Extracted page text data:
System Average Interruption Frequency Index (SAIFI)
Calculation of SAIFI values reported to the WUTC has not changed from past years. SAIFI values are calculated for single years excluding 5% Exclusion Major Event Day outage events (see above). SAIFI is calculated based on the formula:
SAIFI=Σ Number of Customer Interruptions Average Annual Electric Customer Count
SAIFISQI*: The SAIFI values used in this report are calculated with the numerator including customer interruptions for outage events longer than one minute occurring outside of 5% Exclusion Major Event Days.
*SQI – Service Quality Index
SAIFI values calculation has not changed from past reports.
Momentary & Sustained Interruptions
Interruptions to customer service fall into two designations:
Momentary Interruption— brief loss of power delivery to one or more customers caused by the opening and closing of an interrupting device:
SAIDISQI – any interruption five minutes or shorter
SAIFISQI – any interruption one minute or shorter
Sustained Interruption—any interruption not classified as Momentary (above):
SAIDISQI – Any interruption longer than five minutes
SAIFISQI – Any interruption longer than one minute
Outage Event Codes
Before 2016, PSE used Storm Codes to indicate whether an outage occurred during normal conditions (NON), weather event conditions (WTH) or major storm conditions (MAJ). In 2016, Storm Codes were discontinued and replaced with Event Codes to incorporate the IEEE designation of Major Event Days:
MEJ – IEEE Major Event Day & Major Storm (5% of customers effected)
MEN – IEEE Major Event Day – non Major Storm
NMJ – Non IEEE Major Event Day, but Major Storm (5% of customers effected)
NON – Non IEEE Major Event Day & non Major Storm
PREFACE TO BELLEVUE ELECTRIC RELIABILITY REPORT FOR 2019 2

**Work instruction**
Tell how many lines of the records above contain "than", replying with the number only.

**Response to this exercise**
3